How does the OOM-Killer select a task to kill?

 

How does the OOM-Killer select a task to kill?

 SOLUTION 已验证 - 已更新 2017年二月28日16:41 - 

English 

环境

  • Red Hat Enterprise Linux ( All version)

问题

  • How does the OOM-Killer select a task to kill?

决议

When a system runs out of memory and OOM-killer is needed to set memory free in order to allow new memory allocations, any process in the system's task list is a candidate to be killed. This does not necessarily mean that the process which has the biggest virtual memory area will be a direct first hit, however it has its chances of being killed as well.

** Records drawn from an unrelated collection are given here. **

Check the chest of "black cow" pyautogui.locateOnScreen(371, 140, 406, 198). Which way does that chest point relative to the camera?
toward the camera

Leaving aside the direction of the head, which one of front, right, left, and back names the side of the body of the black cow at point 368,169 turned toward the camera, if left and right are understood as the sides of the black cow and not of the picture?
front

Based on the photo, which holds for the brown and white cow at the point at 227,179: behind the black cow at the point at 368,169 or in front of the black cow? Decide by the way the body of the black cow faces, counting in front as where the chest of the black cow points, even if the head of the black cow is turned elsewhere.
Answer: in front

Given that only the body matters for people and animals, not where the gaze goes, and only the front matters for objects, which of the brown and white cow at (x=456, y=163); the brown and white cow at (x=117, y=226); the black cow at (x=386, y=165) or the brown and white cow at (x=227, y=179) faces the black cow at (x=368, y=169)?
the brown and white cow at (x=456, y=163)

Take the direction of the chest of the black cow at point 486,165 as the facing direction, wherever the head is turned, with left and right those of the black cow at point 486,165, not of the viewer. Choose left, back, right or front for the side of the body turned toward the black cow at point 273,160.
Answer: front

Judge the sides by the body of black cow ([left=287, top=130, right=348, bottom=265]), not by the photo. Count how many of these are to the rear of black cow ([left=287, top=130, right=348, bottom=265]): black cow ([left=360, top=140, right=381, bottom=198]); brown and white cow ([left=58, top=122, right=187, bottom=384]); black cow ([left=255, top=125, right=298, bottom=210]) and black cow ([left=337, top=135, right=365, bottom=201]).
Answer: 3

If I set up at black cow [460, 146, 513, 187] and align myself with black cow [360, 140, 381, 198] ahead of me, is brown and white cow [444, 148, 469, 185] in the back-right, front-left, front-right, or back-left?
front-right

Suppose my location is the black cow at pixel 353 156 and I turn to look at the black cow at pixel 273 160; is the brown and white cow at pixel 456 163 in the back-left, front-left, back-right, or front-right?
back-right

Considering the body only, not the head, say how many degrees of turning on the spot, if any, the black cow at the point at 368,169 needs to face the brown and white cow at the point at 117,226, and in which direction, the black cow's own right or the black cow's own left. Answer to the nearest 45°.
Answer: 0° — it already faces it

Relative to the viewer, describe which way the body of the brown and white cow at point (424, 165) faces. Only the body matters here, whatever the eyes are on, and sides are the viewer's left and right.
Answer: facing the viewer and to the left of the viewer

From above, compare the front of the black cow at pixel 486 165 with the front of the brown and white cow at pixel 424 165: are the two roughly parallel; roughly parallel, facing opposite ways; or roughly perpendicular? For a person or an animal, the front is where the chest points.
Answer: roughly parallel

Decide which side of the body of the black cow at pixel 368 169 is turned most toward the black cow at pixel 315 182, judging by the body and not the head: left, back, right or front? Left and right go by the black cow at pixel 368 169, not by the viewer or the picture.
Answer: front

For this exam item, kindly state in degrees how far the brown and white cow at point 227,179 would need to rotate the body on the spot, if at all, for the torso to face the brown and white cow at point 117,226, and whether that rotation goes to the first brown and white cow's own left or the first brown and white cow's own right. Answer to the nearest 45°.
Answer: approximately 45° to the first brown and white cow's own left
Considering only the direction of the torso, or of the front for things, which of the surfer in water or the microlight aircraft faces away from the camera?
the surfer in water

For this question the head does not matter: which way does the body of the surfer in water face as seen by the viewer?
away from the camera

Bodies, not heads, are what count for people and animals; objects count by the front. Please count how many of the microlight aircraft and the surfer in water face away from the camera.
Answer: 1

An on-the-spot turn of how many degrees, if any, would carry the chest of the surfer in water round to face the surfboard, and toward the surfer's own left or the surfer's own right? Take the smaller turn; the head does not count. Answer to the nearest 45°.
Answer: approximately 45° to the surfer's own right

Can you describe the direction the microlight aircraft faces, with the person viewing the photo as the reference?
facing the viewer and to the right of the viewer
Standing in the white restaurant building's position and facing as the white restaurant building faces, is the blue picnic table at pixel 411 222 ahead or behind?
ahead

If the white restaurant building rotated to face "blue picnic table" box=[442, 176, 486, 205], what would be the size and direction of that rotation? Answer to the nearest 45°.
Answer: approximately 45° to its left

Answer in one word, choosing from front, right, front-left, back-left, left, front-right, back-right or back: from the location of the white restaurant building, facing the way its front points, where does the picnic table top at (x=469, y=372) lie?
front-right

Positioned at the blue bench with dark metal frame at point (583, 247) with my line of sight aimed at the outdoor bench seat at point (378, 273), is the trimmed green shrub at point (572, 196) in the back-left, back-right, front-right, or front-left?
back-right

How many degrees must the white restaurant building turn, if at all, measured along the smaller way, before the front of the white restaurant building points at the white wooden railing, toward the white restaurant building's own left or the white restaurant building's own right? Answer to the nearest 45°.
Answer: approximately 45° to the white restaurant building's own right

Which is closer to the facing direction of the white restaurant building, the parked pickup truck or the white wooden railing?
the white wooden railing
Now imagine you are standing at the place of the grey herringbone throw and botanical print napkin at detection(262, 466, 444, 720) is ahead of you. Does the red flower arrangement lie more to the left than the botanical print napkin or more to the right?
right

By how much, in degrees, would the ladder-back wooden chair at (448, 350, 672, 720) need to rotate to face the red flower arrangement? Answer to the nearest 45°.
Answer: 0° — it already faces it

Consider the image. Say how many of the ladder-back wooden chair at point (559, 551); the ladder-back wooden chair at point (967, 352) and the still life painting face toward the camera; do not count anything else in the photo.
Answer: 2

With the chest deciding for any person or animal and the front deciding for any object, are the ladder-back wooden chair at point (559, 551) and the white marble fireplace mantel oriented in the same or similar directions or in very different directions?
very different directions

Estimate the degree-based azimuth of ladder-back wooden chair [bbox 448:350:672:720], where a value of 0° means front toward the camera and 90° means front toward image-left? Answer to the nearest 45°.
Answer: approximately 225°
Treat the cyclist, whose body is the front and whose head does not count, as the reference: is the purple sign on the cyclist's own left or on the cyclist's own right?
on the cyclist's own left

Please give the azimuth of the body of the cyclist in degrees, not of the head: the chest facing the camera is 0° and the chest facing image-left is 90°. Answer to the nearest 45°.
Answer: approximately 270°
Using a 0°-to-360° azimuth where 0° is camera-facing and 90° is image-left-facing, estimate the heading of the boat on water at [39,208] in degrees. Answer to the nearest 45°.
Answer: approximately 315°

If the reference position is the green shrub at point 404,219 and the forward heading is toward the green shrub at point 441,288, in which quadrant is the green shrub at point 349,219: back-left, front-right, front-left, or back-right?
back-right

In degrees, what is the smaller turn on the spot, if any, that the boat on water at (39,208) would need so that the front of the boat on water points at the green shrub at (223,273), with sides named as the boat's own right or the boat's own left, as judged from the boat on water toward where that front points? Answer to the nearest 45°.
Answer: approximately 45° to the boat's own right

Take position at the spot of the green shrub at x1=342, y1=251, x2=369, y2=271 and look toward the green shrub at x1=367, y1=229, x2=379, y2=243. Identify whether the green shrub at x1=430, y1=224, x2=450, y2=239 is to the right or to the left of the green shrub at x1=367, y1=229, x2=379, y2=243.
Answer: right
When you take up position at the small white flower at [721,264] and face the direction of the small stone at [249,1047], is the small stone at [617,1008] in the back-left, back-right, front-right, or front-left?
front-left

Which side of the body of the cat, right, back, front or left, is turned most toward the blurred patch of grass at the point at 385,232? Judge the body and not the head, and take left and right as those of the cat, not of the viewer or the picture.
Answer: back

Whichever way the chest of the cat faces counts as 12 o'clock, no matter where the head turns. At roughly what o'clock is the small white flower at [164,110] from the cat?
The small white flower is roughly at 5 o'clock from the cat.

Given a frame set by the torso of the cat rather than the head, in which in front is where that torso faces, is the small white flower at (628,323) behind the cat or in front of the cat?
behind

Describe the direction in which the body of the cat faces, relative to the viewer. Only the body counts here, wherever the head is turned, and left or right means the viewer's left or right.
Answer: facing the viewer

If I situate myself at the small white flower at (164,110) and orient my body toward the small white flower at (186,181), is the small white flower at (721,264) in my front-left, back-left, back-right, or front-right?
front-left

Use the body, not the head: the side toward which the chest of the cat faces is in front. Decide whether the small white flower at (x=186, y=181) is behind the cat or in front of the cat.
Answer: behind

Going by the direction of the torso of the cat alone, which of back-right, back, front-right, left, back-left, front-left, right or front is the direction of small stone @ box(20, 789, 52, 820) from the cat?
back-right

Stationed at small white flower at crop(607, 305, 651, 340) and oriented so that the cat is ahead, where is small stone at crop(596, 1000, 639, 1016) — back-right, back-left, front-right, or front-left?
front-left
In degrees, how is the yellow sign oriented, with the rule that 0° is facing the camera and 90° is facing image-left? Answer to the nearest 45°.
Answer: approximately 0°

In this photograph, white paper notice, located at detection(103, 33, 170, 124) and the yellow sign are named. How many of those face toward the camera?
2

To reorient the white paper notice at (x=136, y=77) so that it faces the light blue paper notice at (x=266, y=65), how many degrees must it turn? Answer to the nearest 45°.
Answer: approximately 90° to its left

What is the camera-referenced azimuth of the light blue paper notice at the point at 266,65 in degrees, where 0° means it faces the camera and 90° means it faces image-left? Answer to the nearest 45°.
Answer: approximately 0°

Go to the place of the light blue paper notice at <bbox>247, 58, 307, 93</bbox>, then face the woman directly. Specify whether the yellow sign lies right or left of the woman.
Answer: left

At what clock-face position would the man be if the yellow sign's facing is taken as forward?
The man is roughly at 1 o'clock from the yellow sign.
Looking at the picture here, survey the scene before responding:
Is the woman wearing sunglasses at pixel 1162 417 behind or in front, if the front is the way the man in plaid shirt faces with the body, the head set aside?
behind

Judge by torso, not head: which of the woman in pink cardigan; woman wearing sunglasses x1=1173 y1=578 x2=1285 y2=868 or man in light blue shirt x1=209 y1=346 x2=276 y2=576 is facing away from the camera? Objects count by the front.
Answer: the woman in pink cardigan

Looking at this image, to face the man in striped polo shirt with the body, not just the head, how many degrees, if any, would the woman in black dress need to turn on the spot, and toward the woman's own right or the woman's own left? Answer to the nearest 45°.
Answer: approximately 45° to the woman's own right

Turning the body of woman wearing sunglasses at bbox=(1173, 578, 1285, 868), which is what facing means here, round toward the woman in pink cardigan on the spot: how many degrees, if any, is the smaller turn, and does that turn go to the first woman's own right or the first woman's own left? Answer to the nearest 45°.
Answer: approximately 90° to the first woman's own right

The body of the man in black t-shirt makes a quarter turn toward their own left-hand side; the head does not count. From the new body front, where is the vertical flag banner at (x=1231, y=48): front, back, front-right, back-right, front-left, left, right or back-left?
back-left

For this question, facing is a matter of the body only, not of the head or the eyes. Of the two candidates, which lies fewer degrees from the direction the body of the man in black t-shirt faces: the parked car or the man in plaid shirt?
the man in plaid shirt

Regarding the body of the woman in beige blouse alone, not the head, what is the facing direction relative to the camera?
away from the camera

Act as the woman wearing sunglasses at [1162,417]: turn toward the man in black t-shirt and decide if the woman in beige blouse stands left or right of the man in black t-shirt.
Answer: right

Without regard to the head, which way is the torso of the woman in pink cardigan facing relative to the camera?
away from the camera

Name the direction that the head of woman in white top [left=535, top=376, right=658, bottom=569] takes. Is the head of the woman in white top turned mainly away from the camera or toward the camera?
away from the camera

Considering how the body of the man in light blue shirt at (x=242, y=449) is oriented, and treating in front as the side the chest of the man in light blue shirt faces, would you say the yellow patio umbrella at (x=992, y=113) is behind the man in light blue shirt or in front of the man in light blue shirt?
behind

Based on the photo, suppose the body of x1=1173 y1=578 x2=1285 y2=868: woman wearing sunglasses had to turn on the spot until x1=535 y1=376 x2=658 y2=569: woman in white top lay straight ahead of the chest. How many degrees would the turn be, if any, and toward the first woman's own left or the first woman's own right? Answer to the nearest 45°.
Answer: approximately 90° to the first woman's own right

When the routine OOM-killer is called, it iterates over the task list calculating a score, called 'badness', for each process enlisted there. In its context the badness calculator utilizes a fairly simple formula that tries to select the better task to kill in a system following this logic:

  1. try to lose the minimum amount of work done;
  2. permit to recover a large amount of memory;
  3. try to not kill anything innocent of allocating large amount of memory;
  4. try to kill the minimum amount of tasks at a time (one process is always the goal);
  5. try to kill what end-users expect the kernel should kill;

When OOM-killer is calculating a given process badness, the first thing taken into account is the process total virtual memory size (vm), in pages, and this number will serve as the base for all further OOM-killer 'badness' score calculations. While one might think that processes which have big "vms" are prone to be first selected by OOM-killer, the calculations also take into consideration other data to adjust a process score, thus giving to it a chance of not being killed even if it is the biggest memory allocator in the box.

Below, these are other things that will adjust a process 'badness' score:

  • Forked childs: for each child which has its own 'vm', a half of that vm is accounted to a task points score;
  • CPU time: a task gets its score reduced by a factor rendered from the integer part of the square root of its CPU running time. So last longing tasks or tasks runing often are adjusted to score less, even if they are allocating big chunks of memory;
  • Niced processes: a niced process is considered less important, so they get their score doubled;
  • Superuser processes: As they are usually considered more important, they get their score reduced by a factor of 4;
  • External adjustment: System administrator can do external adjustments to this calculations, in order to prevent oom-killer to kill an undesirable process which otherwise would be killed in a memory shortage.